Malnutrition deaths in Maharashtra's tribal belt expose indifference of successive governments.

We ought to be scandalised even if one child dies because it does not have enough food. But when thousands of tribal children die from malnutrition in a state that is one of the better off in India, it is not just scandalous but “criminal,” as the Bombay High Court observed recently. In Maharashtra, the annual ritual of reporting child deaths from malnutrition in tribal areas has begun. While the parents ­lament that their children died because they had no food, the state government, in a perpetual state of denial, claims they died of disease, not hunger. The established fact that malnourished children will succumb to disease more easily appears to have bypassed the state’s policymakers. And so the same litany plays out year after year, decade after decade, while the state’s tribal hamlets remain areas of perpetual darkness where pro-poor developmental programmes have failed to make a difference to the lives of people.

Data from the Integrated Child Development Services (ICDS) for Maharashtra reveals that just in the month of August, 1,588 children below the age of five died, the majority of them from tribal pockets.
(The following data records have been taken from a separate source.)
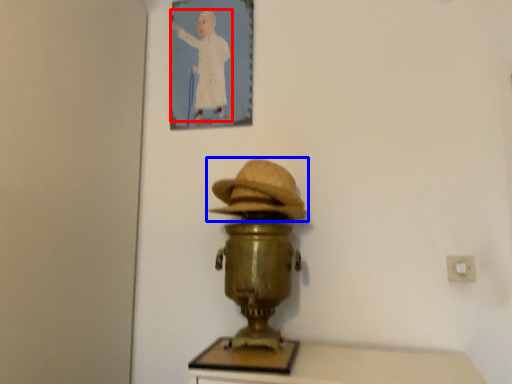
Question: Which point is closer to the camera, person (highlighted by a red box) or hat (highlighted by a blue box)?

Choices:
 (A) person
 (B) hat

Answer: (B)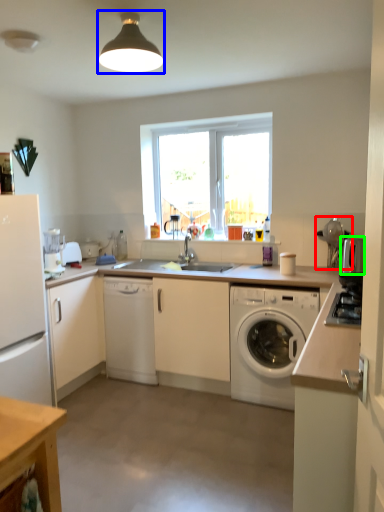
Question: Which is farther away from appliance (highlighted by a red box)? light fixture (highlighted by a blue box) or appliance (highlighted by a green box)?

Choices:
 (A) light fixture
 (B) appliance

Answer: (A)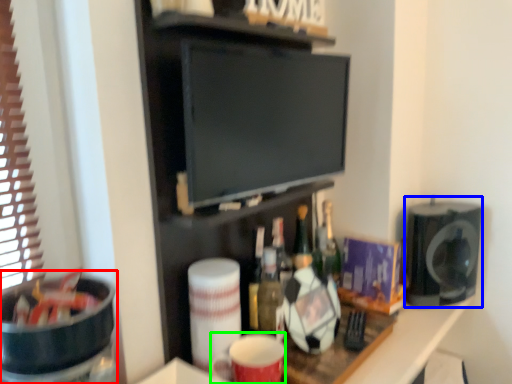
Question: Based on their relative distances, which object is nearer to appliance (highlighted by a red box)? Choose from appliance (highlighted by a blue box) and mug (highlighted by a green box).

Choices:
 (A) appliance
 (B) mug

Answer: (B)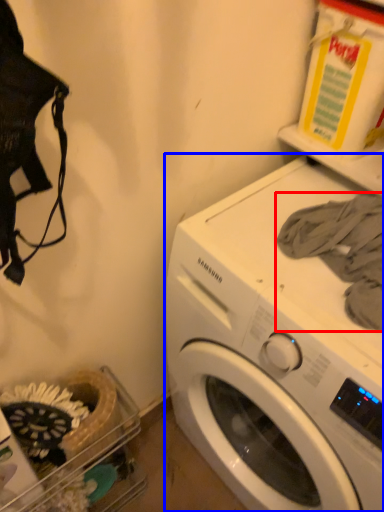
Question: Which point is further to the camera, clothing (highlighted by a red box) or washing machine (highlighted by a blue box)?

Choices:
 (A) clothing
 (B) washing machine

Answer: (A)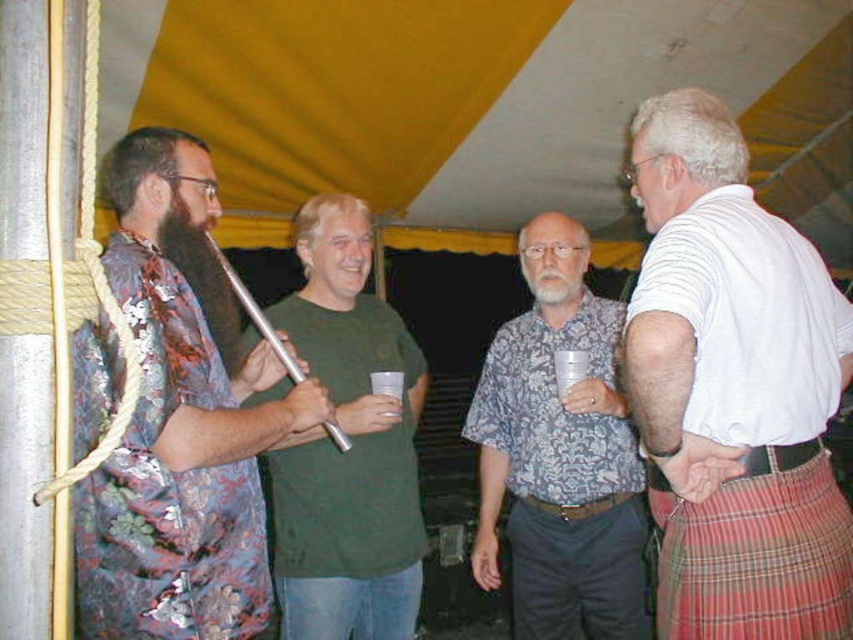
You are a photographer setting up a camera to capture the scene under the tent. You need to ensure that the floral fabric shirt at left and the silver metallic flute at center are both in focus. Given their widths, which object requires a wider aperture setting to maintain focus? Please explain your reasoning based on their sizes.

The floral fabric shirt at left is wider than the silver metallic flute at center. A wider aperture allows for a shallower depth of field, which would require focusing on the wider object to keep both in focus. However, since the shirt is wider, a wider aperture might make it harder to keep both in focus due to its larger size. Alternatively, a narrower aperture provides a deeper depth of field, better for capturing both objects clearly. The question seems to conflate aperture size with object size. To keep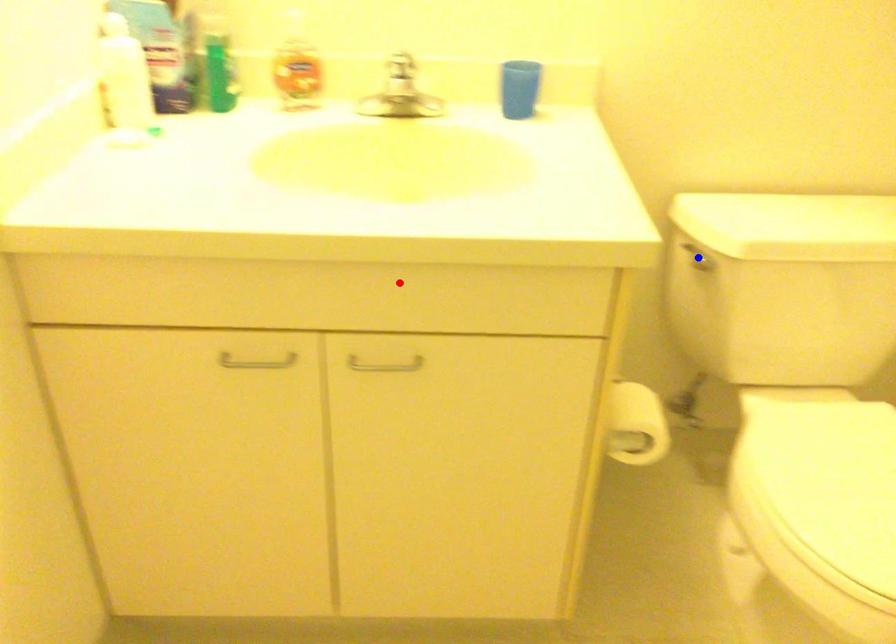
Question: Which of the two points in the image is closer to the camera?

Choices:
 (A) Blue point is closer.
 (B) Red point is closer.

Answer: (B)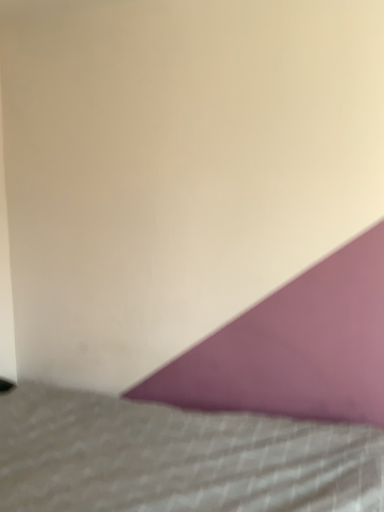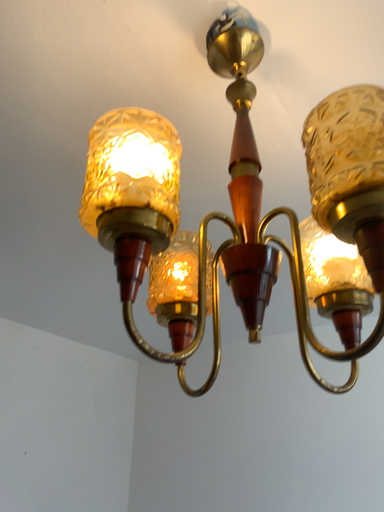
Question: How did the camera likely rotate when shooting the video?

Choices:
 (A) rotated right
 (B) rotated left

Answer: (B)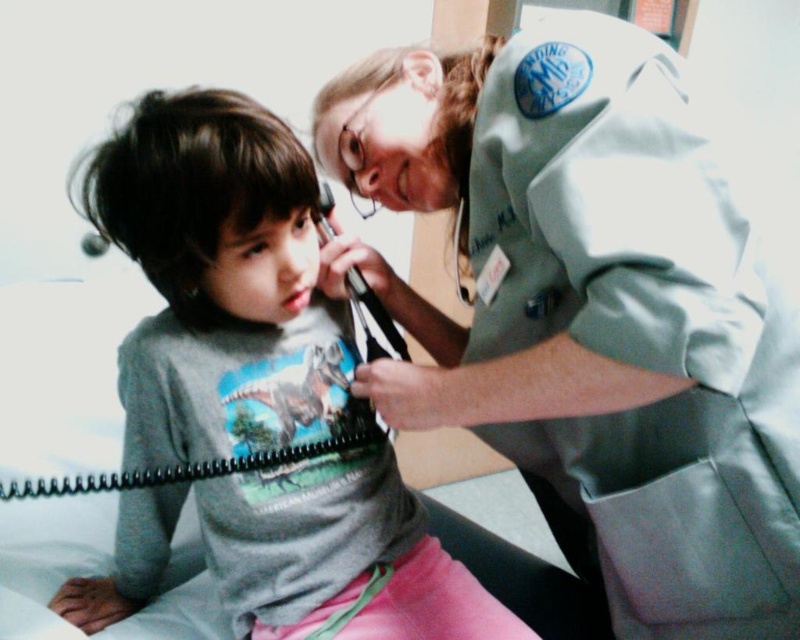
Between point (392, 180) and point (350, 371), which one is positioned behind?

Point (350, 371)

Who is shorter, gray smooth uniform at upper right or gray matte shirt at center?

gray matte shirt at center is shorter.

Describe the element at coordinates (594, 308) in the screenshot. I see `gray smooth uniform at upper right` at that location.

The image size is (800, 640). What are the coordinates of `gray smooth uniform at upper right` in the screenshot? It's located at (594, 308).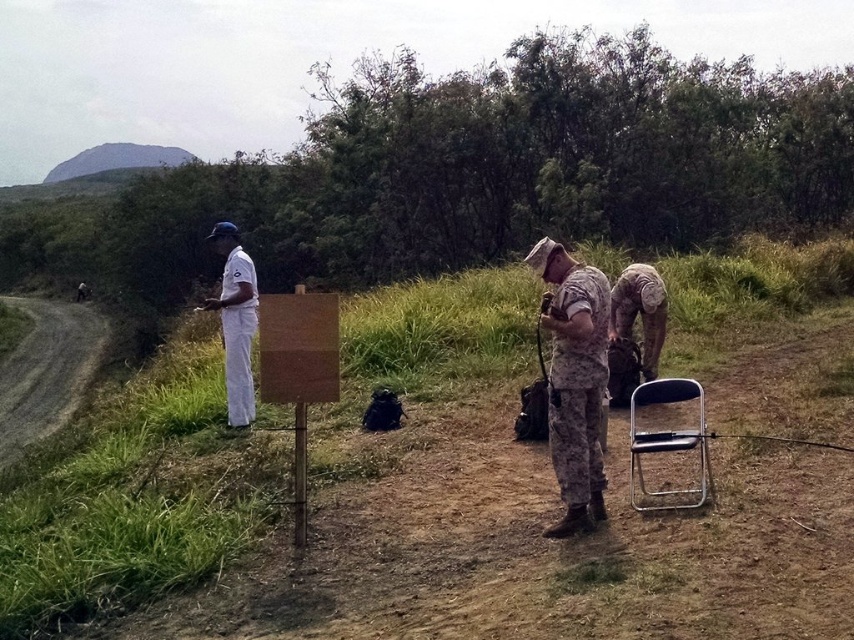
Find the location of a particular element. The height and width of the screenshot is (640, 854). brown dirt field at center is located at coordinates (537, 552).

Between brown dirt field at center and metallic silver folding chair at lower right, which one has more height?

Standing taller between the two is metallic silver folding chair at lower right.

This screenshot has height=640, width=854. I want to click on brown dirt field at center, so click(x=537, y=552).

Find the location of a particular element. The width and height of the screenshot is (854, 640). brown dirt field at center is located at coordinates (537, 552).

Does point (632, 490) come closer to viewer compared to point (636, 262)?

That is True.

The height and width of the screenshot is (640, 854). I want to click on metallic silver folding chair at lower right, so click(668, 442).

Who is higher up, camouflage fabric uniform at center or camouflage fabric backpack at center?

camouflage fabric backpack at center is higher up.

Based on the photo, who is more distant from viewer, (545, 532) or (642, 332)?

The point (642, 332) is more distant.

Is point (563, 413) closer to camera compared to point (645, 364)?

Yes, point (563, 413) is in front of point (645, 364).

Locate an element on the screen. camouflage fabric uniform at center is located at coordinates (574, 380).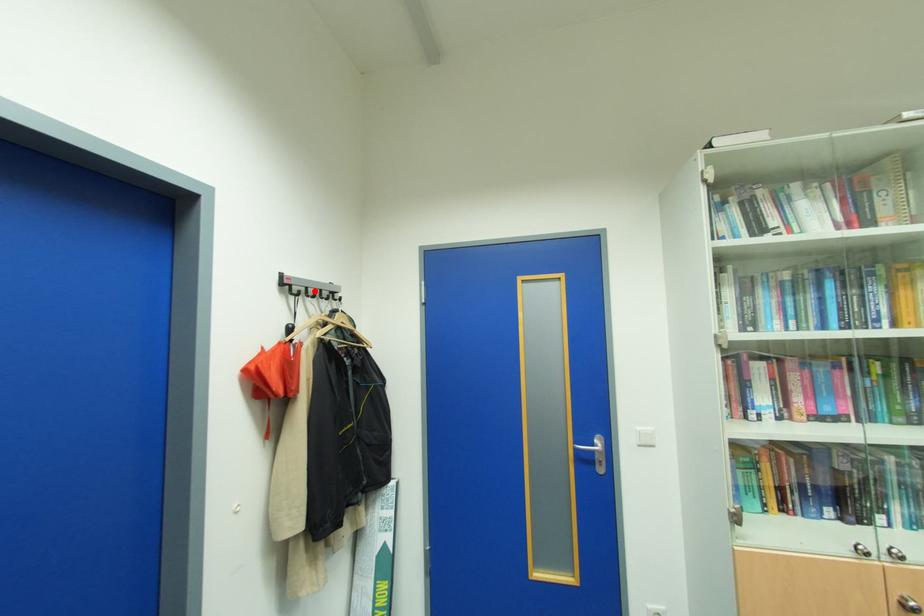
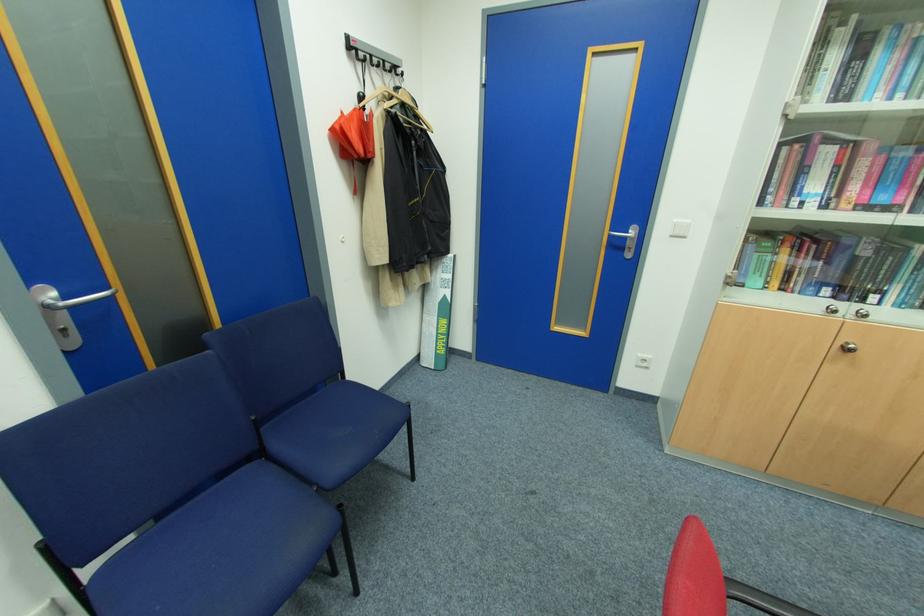
In the second image, find the point that corresponds to the highlighted location in the first image.

(380, 60)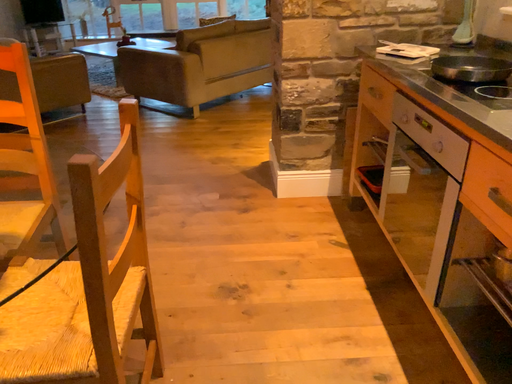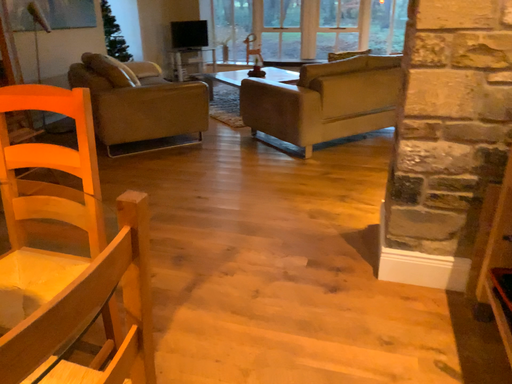
Question: How did the camera likely rotate when shooting the video?

Choices:
 (A) rotated right
 (B) rotated left

Answer: (B)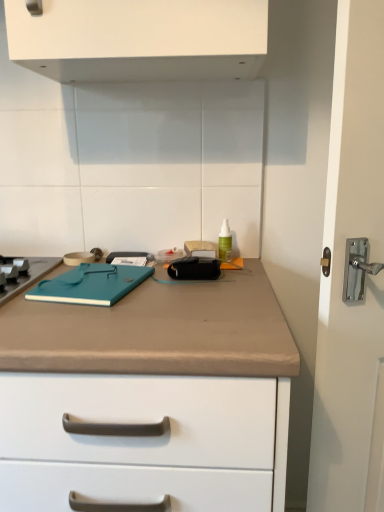
This screenshot has width=384, height=512. Find the location of `beige matte countertop at center`. beige matte countertop at center is located at coordinates (149, 397).

Find the location of a particular element. The width and height of the screenshot is (384, 512). teal matte notebook at center is located at coordinates (91, 284).

This screenshot has width=384, height=512. What do you see at coordinates (225, 241) in the screenshot?
I see `green translucent bottle at center` at bounding box center [225, 241].

At what (x,y) coordinates should I click in order to perform the action: click on beige matte countertop at center. Please return your answer as a coordinate pair (x, y). Looking at the image, I should click on (149, 397).

Is beige matte countertop at center oriented away from teal matte notebook at center?

beige matte countertop at center is not turned away from teal matte notebook at center.

Is beige matte countertop at center in front of teal matte notebook at center?

Yes.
In addition, there are 95,743 children below the age of five who are extremely vulnerable because they are grossly underweight and another 5.98 lakh moderately underweight. This is not a “breaking story”; it tells us the consequence of decades of indifference and negligence of tribal settlements in Maharashtra. The facts remain virtually unchanged since the 1980s. And the tragedy is that each time there is reporting about such deaths, the government machinery springs to action, offers band-aid relief in the form of food and monetary assistance, and then hopes the problem will disappear.